Passage:
————————

= Asian Society of International Law =

The Asian Society of International Law (AsianSIL) is a region-wide forum for interaction among scholars and practitioners of public and private international law either based in or interested in Asia. It was established in April 2007 at an inaugural meeting at the National University of Singapore.

==Mandate==

The Society is an international non-partisan, non-profit, and non-governmental organization with the following objectives:
- To promote research, education and practice of international law by serving as a centre of activities among international law scholars and practitioners in Asia and elsewhere, in a spirit of partnership with other relevant international, regional and national societies and organizations;
- To foster and encourage Asian perspectives of international law; and
- To promote awareness of and respect for international law in Asia.

==Officeholders==

The first president of the Society (2007–2009) was Hisashi Owada, former President of the International Court of Justice.

The current president of the Society is Borhan Uddin Khan.

————————

Images with located body landmarks
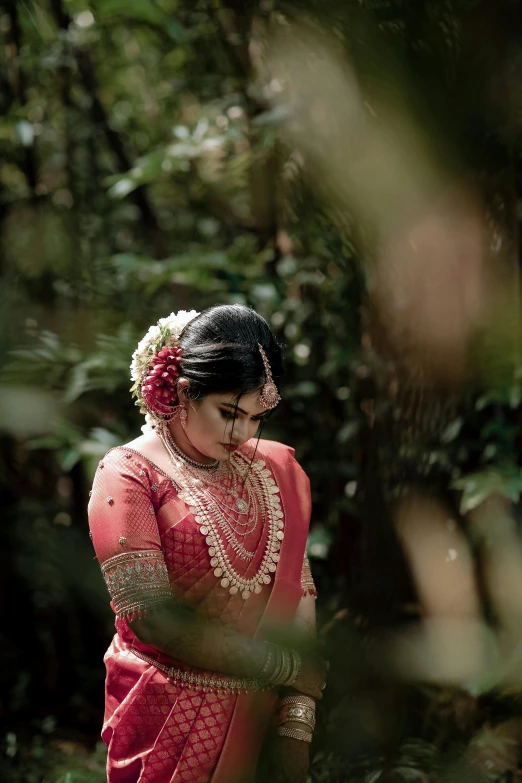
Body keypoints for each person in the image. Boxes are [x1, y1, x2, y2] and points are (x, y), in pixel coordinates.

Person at [88, 304, 326, 783]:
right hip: (165, 724)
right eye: (229, 413)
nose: (243, 434)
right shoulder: (129, 475)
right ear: (182, 390)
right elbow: (154, 620)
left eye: (256, 419)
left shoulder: (273, 470)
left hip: (262, 722)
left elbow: (298, 601)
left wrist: (296, 724)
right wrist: (281, 666)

————————

Task instructions:
A – In the article on the Asian Society of International Law, when and where was the Society established?
B – Continue the article on the Asian Society of International Law from its final sentence.

Answers for the exercise:
A – In April 2007, at an inaugural meeting at the National University of Singapore.

B –
| S/N | President | Country | Term of office |
|---|---|---|---|
| 1. | OWADA Hisashi | Japan | 2007–2009 |
| 2. | XUE Hanqin | China | 2009–2011 |
| 3. | V.S. Mani | India | 2011–2013 |
| 4. | Surakiart Sathirathai | Thailand | 2013–2015 |
| 5. | PAIK Jin-Hyun | South Korea | 2015–2017 |
| 6. | Harry Roque (fugitive) | Philippines | 2017–2019 |
| 7. | Shirley Scott | Australia | 2019-2021 |
| 8. | Hikmahanto Juwana | Indonesia | 2021-2023 |

| 9. | Borhan Uddin Khan | Bangladesh | 2025-Present |

The current Secretary-General of the Society is Antony Anghie.

| S/N | Secretary-General | Country | Term of office |
|---|---|---|---|
| 1. | Tan Cheng Han | Singapore | 2007–2011 |
| 2. | Simon Chesterman | Australia | 2012–2017 |
| 3. | Antony Anghie | Sri Lanka | 2017- |

==Publications==

In 2011, the Society launched its official journal, the Asian Journal of International Law, published by Cambridge University Press.

==Biennial Meetings==

The Society organizes major conferences every two years. Meetings have thus far been held in:
- Singapore (2007)
- Tokyo (2009)
- Beijing (2011)
- New Delhi (2013)
- Bangkok (2015)
- Seoul (2017)
- Manila (2019)
- Canberra (to take place in 2021)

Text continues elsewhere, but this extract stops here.